Сэр Мишель и отец Колумбан одновременно кинули на германца укоризненные взгляды, и святой отшельник проговорил несколько обиженным тоном, нарочито обращаясь к одному сэру Мишелю:

– Ладно, Мишель, удивительную и поучительную историю о блаженном Целестине Вадхеймском я доскажу тебе после. Откуда же твой оруженосец пришел в нормандские земли?

Сэр Мишель открыл было рот, явно надеясь порадовать отца Колумбана предивным известием о нежданном пришествии его нового оруженосца вкупе с драконом по имени Люфтваффе из далеких германских земель (и о будущих через семь с лишним столетий), но Гунтер ткнул рыцаря локтем в бок и бросил красноречивый взгляд – не лезь, сам скажу!

– Я… – Гунтер судорожно подыскивал слова, прекрасно понимая, что старик со своей проницательностью мгновенно отличит ложь от правды. – Я из Германии. Позволь мне подробнее рассказать о себе позже, на исповеди. Это очень долгая и… – Гунтер подавил истерический смешок, – очень печальная история, мне самому не совсем понятная…

– Из Германии так из Германии, – сказал отец Колумбан, никогда не позволявший себе выпытывать из людей слова, которые они по каким-либо причинам не желают говорить. Рано или поздно все тайное становится явным. – Так что же тебя интересует?

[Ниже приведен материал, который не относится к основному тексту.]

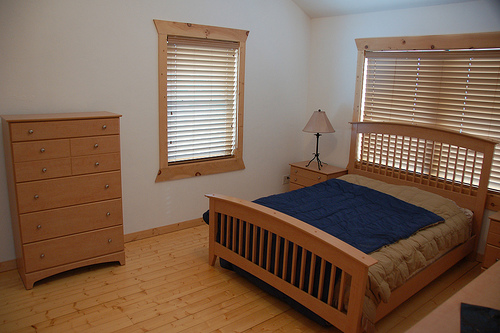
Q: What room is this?
A: Bedroom.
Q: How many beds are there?
A: 1.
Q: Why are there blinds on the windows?
A: To block the sunlight.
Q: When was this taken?
A: During the day.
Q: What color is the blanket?
A: Blue.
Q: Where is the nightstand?
A: Right of the bed.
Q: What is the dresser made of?
A: Wood.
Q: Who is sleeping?
A: No one.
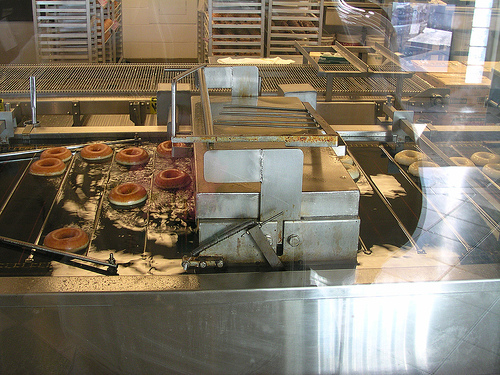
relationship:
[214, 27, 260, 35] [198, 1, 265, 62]
donuts in bakers rack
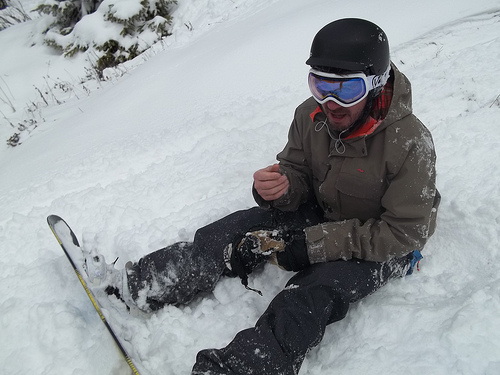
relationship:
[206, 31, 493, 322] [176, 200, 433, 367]
man wearing pants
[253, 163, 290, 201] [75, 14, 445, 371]
fingers of person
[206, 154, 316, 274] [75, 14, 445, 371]
hand of person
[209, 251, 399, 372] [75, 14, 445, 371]
leg of person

– Далеко ли идти до замка? – выговорил Гунтер первый пришедший на ум вопрос.

Отец Колумбан, не без вставок сэра Мишеля, подробно рассказал Гунтеру несколько возможных путей к замку, доказав, что выбранная им дорога через лес наиболее краткая, но подходящая более для одиноких путников, нежели обозов с продовольствием или воинских отрядов. Про последних сэр Мишель с гордостью сообщил, что наведываются они к барону крайне редко, благо замок является неприступным, да и сам барон Александр не ссорится, будто петух, со всеми соседями подряд, а пытается решить споры разумным словом.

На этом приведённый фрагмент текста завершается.